> [ABOUT THIS TASK]: Arrange the text lines of the data, from the start through the line containing "Noticias Jerez de la Frontera hoy", inclusive, as a JSON list of strings with one string per line. Leave out blank lines and the pictures.

> [STORED DATA]:
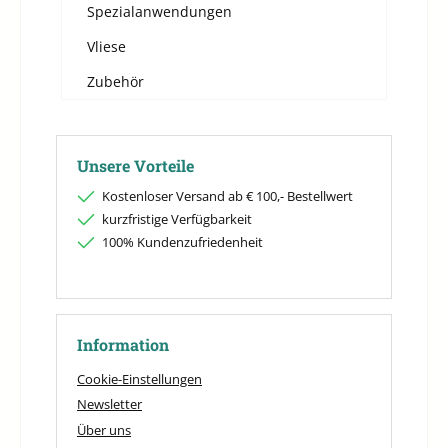
Spezialanwendungen
Vliese
Zubehör
Unsere Vorteile
Kostenloser Versand ab € 100,- Bestellwert
kurzfristige Verfügbarkeit
100% Kundenzufriedenheit
Information
Cookie-Einstellungen
Newsletter
Über uns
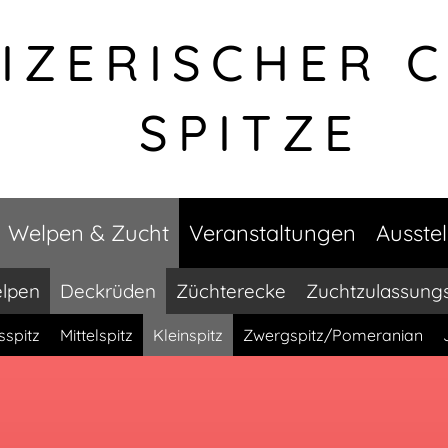
IZERISCHER 
SPITZE
Welpen & Zucht
Veranstaltungen
Ausste
lpen
Deckrüden
Züchterecke
Zuchtzulassung
sspitz
Mittelspitz
Kleinspitz
Zwergspitz/Pomeranian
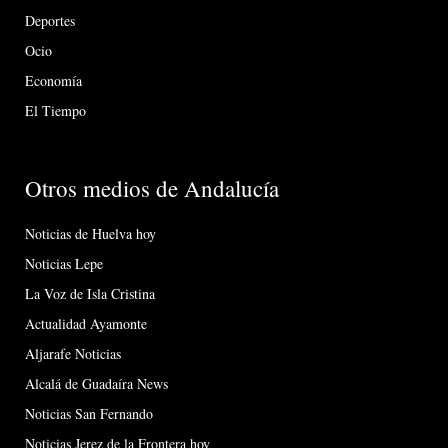
Deportes
Ocio
Economía
El Tiempo
Otros medios de Andalucía
Noticias de Huelva hoy
Noticias Lepe
La Voz de Isla Cristina
Actualidad Ayamonte
Aljarafe Noticias
Alcalá de Guadaíra News
Noticias San Fernando
Noticias Jerez de la Frontera hoy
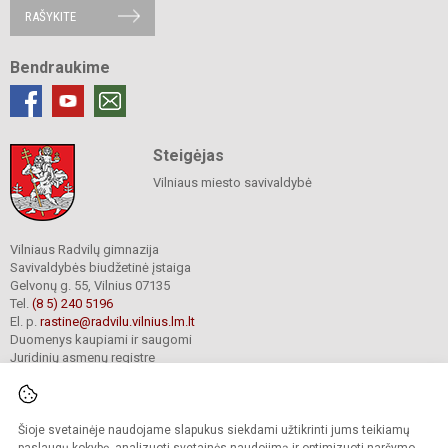
RAŠYKITE
Bendraukime
Steigėjas
Vilniaus miesto savivaldybė
Vilniaus Radvilų gimnazija
Savivaldybės biudžetinė įstaiga
Gelvonų g. 55, Vilnius 07135
Tel.
(8 5) 240 5196
El. p.
rastine@radvilu.vilnius.lm.lt
Duomenys kaupiami ir saugomi
Juridinių asmenų registre
Įmonės kodas 190003285
Šioje svetainėje naudojame slapukus siekdami užtikrinti jums teikiamų
© 2022. Vilniaus Radvilų gimnazija. Visos teisės saugomos.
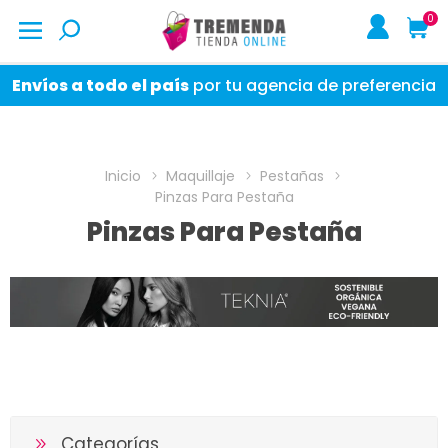
0
Envíos a todo el país
por tu agencia de preferencia
Inicio
Maquillaje
Pestañas
Pinzas Para Pestaña
Pinzas Para Pestaña
Categorías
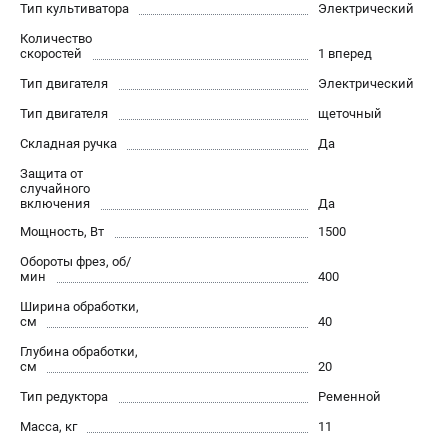
Тип культиватора
Электрический
Контакты
Количество
Правила обмена и возврата
скоростей
1 вперед
Способы оплаты
Тип двигателя
Электрический
Бонусная программа
Тип двигателя
щеточный
Как нас найти
Пользовательское соглашение
Складная ручка
Да
Защита от
случайного
САДОВАЯ ТЕХНИКА
включения
Да
Аэраторы
Мощность, Вт
1500
Воздуходувки
Обороты фрез, об/
Газонокосилки
мин
400
Культиваторы
Ширина обработки,
см
40
Кусторезы
Мойки АВД
Глубина обработки,
см
20
Газонокосилки-роботы
Тип редуктора
Ременной
Триммеры
Снегоуборщики
Масса, кг
11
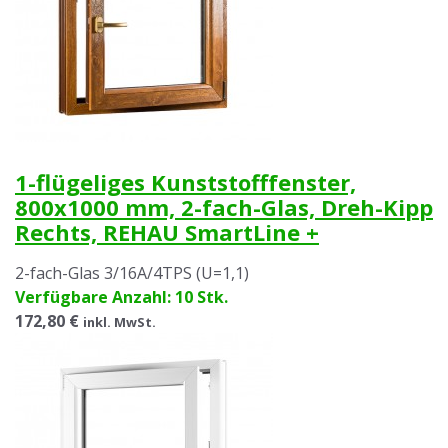
1-flügeliges Kunststofffenster,
800x1000 mm, 2-fach-Glas, Dreh-Kipp
Rechts, REHAU SmartLine +
2-fach-Glas 3/16A/4TPS (U=1,1)
Verfügbare Anzahl: 10 Stk.
172,80 €
inkl. MwSt.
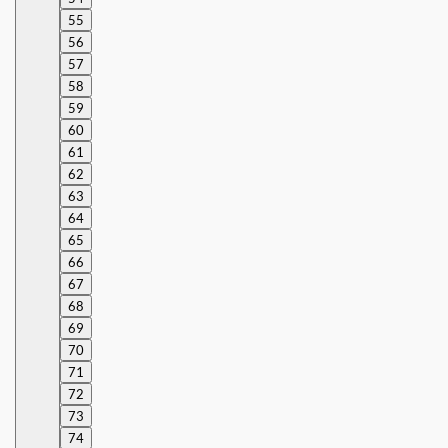
55
56
57
58
59
60
61
62
63
64
65
66
67
68
69
70
71
72
73
74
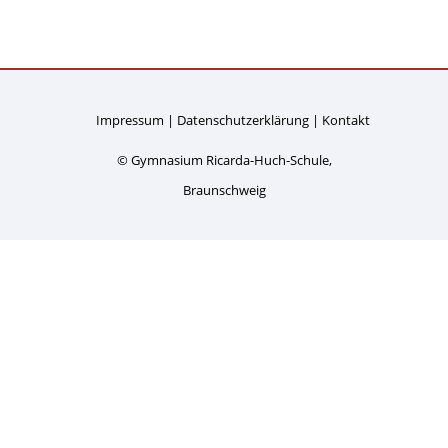
Impressum
Datenschutzerklärung
Kontakt
© Gymnasium Ricarda-Huch-Schule,
Braunschweig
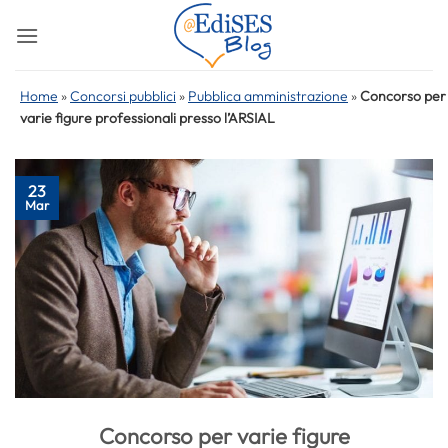
Salta
ai
contenuti
Home
»
Concorsi pubblici
»
Pubblica amministrazione
»
Concorso per
varie figure professionali presso l’ARSIAL
23
Mar
Concorso per varie figure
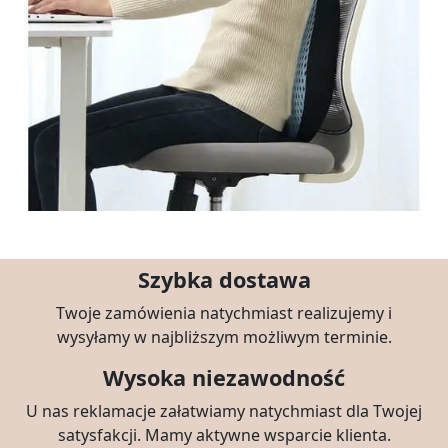
Szybka dostawa
Twoje zamówienia natychmiast realizujemy i
wysyłamy w najbliższym możliwym terminie.
Wysoka niezawodność
U nas reklamacje załatwiamy natychmiast dla Twojej
satysfakcji. Mamy aktywne wsparcie klienta.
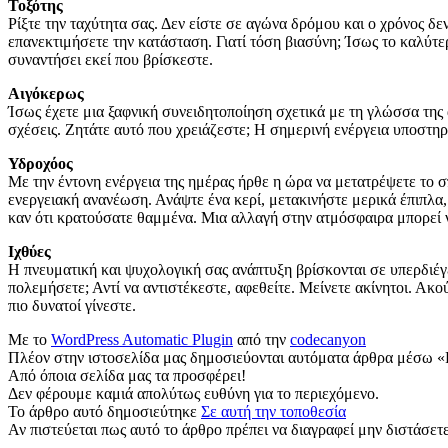
Τοξότης
Ρίξτε την ταχύτητα σας. Δεν είστε σε αγώνα δρόμου και ο χρόνος δε
επανεκτιμήσετε την κατάσταση. Γιατί τόση βιασύνη; Ίσως το καλύτερ
συναντήσει εκεί που βρίσκεστε.
Αιγόκερως
Ίσως έχετε μια ξαφνική συνειδητοποίηση σχετικά με τη γλώσσα της α
σχέσεις. Ζητάτε αυτό που χρειάζεστε; Η σημερινή ενέργεια υποστηρί
Υδροχόος
Με την έντονη ενέργεια της ημέρας ήρθε η ώρα να μετατρέψετε το 
ενεργειακή ανανέωση. Ανάψτε ένα κερί, μετακινήστε μερικά έπιπλα
καν ότι κρατούσατε θαμμένα. Μια αλλαγή στην ατμόσφαιρα μπορεί να
Ιχθύες
Η πνευματική και ψυχολογική σας ανάπτυξη βρίσκονται σε υπερδιέγερσ
πολεμήσετε; Αντί να αντιστέκεστε, αφεθείτε. Μείνετε ακίνητοι. Ακ
πιο δυνατοί γίνεστε.
Με το
WordPress Automatic Plugin
από την
codecanyon
Πλέον στην ιστοσελίδα μας δημοσιεύονται αυτόματα άρθρα μέσω «
Από όποια σελίδα μας τα προσφέρει!
Δεν φέρουμε καμιά απολύτως ευθύνη για το περιεχόμενο.
Το άρθρο αυτό δημοσιεύτηκε
Σε αυτή την τοποθεσία
Αν πιστεύεται πως αυτό το άρθρο πρέπει να διαγραφεί μην διστάσετε 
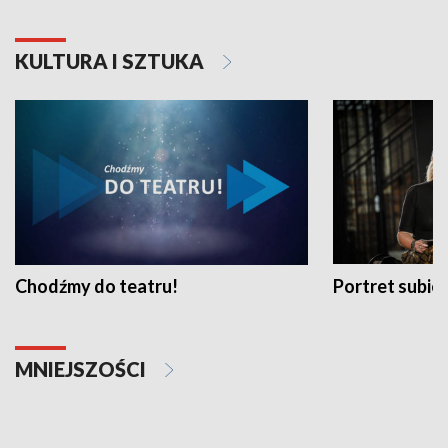
KULTURA I SZTUKA
Chodźmy do teatru!
Portret subi
MNIEJSZOŚCI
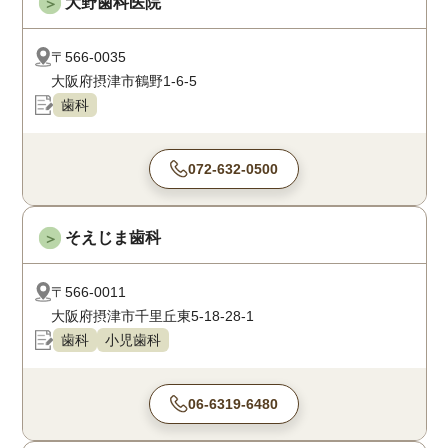
大野歯科医院
＞
〒566-0035
大阪府摂津市鶴野1-6-5
歯科
072-632-0500
そえじま歯科
＞
〒566-0011
大阪府摂津市千里丘東5-18-28-1
歯科
小児歯科
06-6319-6480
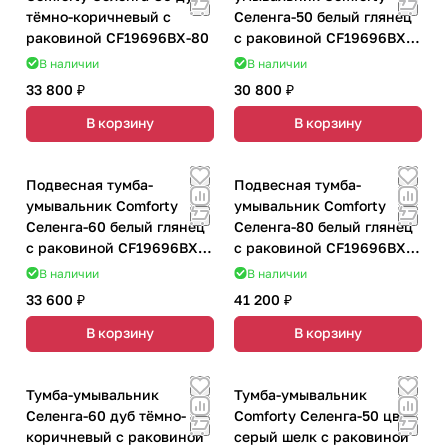
тёмно-коричневый с
Селенга-50 белый глянец
раковиной CF19696BX-80
с раковиной CF19696BX-
50
В наличии
В наличии
33 800 ₽
30 800 ₽
В корзину
В корзину
Подвесная тумба-
Подвесная тумба-
умывальник Comforty
умывальник Comforty
Селенга-60 белый глянец
Селенга-80 белый глянец
с раковиной CF19696BX-
с раковиной CF19696BX-
60
80
В наличии
В наличии
33 600 ₽
41 200 ₽
В корзину
В корзину
Тумба-умывальник
Тумба-умывальник
Селенга-60 дуб тёмно-
Comforty Селенга-50 цвет
коричневый с раковиной
cерый шелк с раковиной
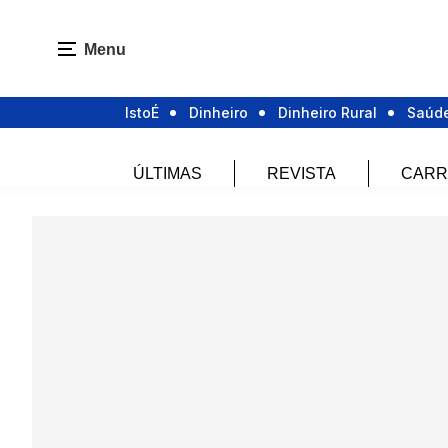
Menu
IstoÉ
Dinheiro
Dinheiro Rural
Saúd
ÚLTIMAS
REVISTA
CARR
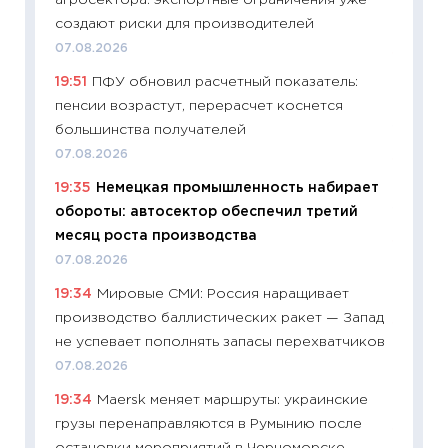
агросектора: экспортные ограничения уже
абитур
создают риски для производителей
23.06.2
07.08.2026
11:29
До
19:51
ПФУ обновил расчетный показатель:
что на
пенсии возрастут, перерасчет коснется
деклар
большинства получателей
19.06.20
07.08.2026
11:22
Ка
19:35
Немецкая промышленность набирает
ваканс
обороты: автосектор обеспечил третий
11.06.20
месяц роста производства
11:27
До
07.08.2026
промыш
19:34
Мировые СМИ: Россия наращивает
30.04.2
производство баллистических ракет — Запад
11:32
Бо
не успевает пополнять запасы перехватчиков
уверен
07.08.2026
поведе
19:34
Maersk меняет маршруты: украинские
27.04.2
грузы перенаправляются в Румынию после
11:28
По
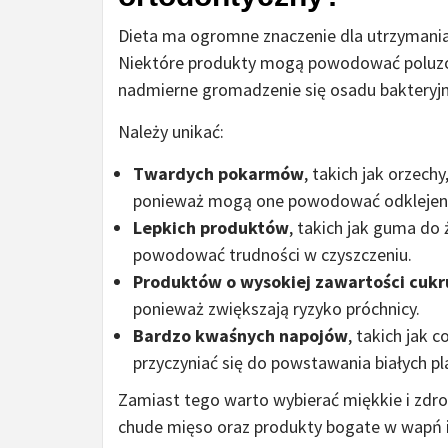
Dieta ma ogromne znaczenie dla utrzymania 
Niektóre produkty mogą powodować poluzo
nadmierne gromadzenie się osadu bakteryj
Należy unikać:
Twardych pokarmów
, takich jak orzech
ponieważ mogą one powodować odklejen
Lepkich produktów
, takich jak guma do 
powodować trudności w czyszczeniu.
Produktów o wysokiej zawartości cukr
ponieważ zwiększają ryzyko próchnicy.
Bardzo kwaśnych napojów
, takich jak 
przyczyniać się do powstawania białych 
Zamiast tego warto wybierać miękkie i zdro
chude mięso oraz produkty bogate w wapń i 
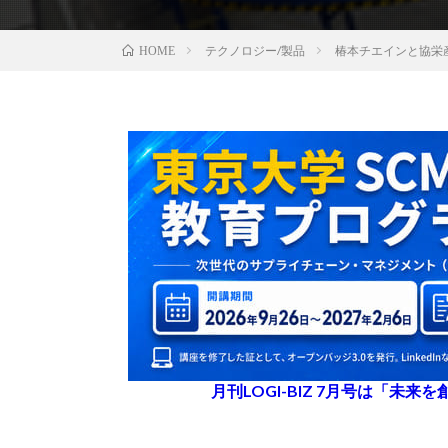
テクノロジー/製品
椿本チエインと協栄
HOME
月刊LOGI-BIZ 7月号は「未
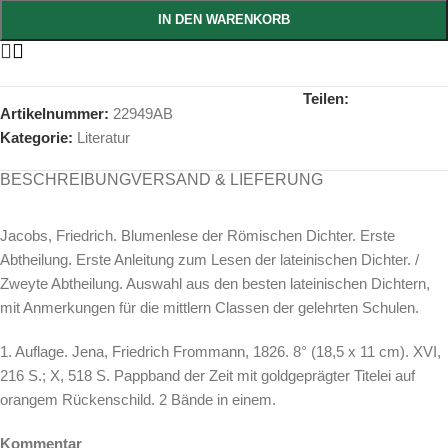
IN DEN WARENKORB
Teilen:
Artikelnummer:
22949AB
Kategorie:
Literatur
BESCHREIBUNG
VERSAND & LIEFERUNG
Jacobs, Friedrich. Blumenlese der Römischen Dichter. Erste
Abtheilung. Erste Anleitung zum Lesen der lateinischen Dichter. /
Zweyte Abtheilung. Auswahl aus den besten lateinischen Dichtern,
mit Anmerkungen für die mittlern Classen der gelehrten Schulen.
1. Auflage. Jena, Friedrich Frommann, 1826. 8° (18,5 x 11 cm). XVI,
216 S.; X, 518 S. Pappband der Zeit mit goldgeprägter Titelei auf
orangem Rückenschild. 2 Bände in einem.
Kommentar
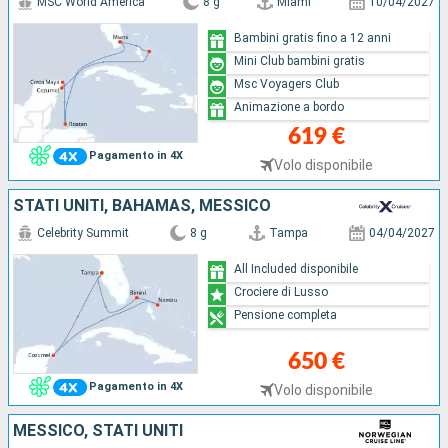
MSC World America
8 g
Miami
10/04/2027
Bambini gratis fino a 12 anni
Mini Club bambini gratis
Msc Voyagers Club
Animazione a bordo
619 €
Pagamento in 4X
Volo disponibile
STATI UNITI, BAHAMAS, MESSICO
Celebrity Summit
8 g
Tampa
04/04/2027
All Included disponibile
Crociere di Lusso
Pensione completa
650 €
Pagamento in 4X
Volo disponibile
MESSICO, STATI UNITI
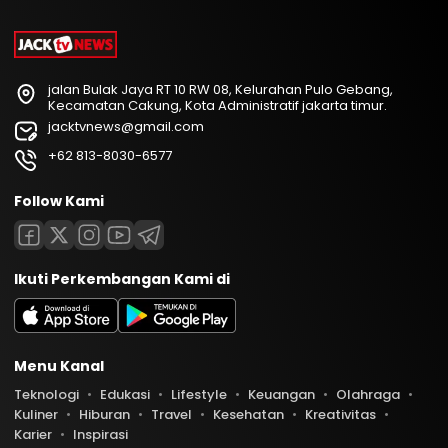
jalan Bulak Jaya RT 10 RW 08, Kelurahan Pulo Gebang,
Kecamatan Cakung, Kota Administratif jakarta timur.
jacktvnews@gmail.com
+62 813-8030-6577
Follow Kami
Ikuti Perkembangan Kami di
Menu Kanal
Teknologi
Edukasi
Lifestyle
Keuangan
Olahraga
Kuliner
Hiburan
Travel
Kesehatan
Kreativitas
Karier
Inspirasi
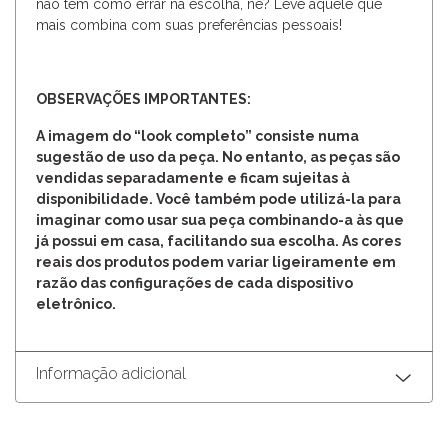
não tem como errar na escolha, né? Leve aquele que
mais combina com suas preferências pessoais!
OBSERVAÇÕES IMPORTANTES:
A imagem do “look completo” consiste numa
sugestão de uso da peça. No entanto, as peças são
vendidas separadamente e ficam sujeitas à
disponibilidade. Você também pode utilizá-la para
imaginar como usar sua peça combinando-a às que
já possui em casa, facilitando sua escolha. As cores
reais dos produtos podem variar ligeiramente em
razão das configurações de cada dispositivo
eletrônico.
Informação adicional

> [RESULT OF THE TASK]:
[
  "Spezialanwendungen",
  "Vliese",
  "Zubehör",
  "Unsere Vorteile",
  "Kostenloser Versand ab € 100,- Bestellwert",
  "kurzfristige Verfügbarkeit",
  "100% Kundenzufriedenheit",
  "Information",
  "Cookie-Einstellungen",
  "Newsletter",
  "Über uns",
  "IZERISCHER ",
  "SPITZE",
  "Welpen & Zucht",
  "Veranstaltungen",
  "Ausste",
  "lpen",
  "Deckrüden",
  "Züchterecke",
  "Zuchtzulassung",
  "sspitz",
  "Mittelspitz",
  "Kleinspitz",
  "Zwergspitz/Pomeranian",
  "Deportes",
  "Ocio",
  "Economía",
  "El Tiempo",
  "Otros medios de Andalucía",
  "Noticias de Huelva hoy",
  "Noticias Lepe",
  "La Voz de Isla Cristina",
  "Actualidad Ayamonte",
  "Aljarafe Noticias",
  "Alcalá de Guadaíra News",
  "Noticias San Fernando",
  "Noticias Jerez de la Frontera hoy"
]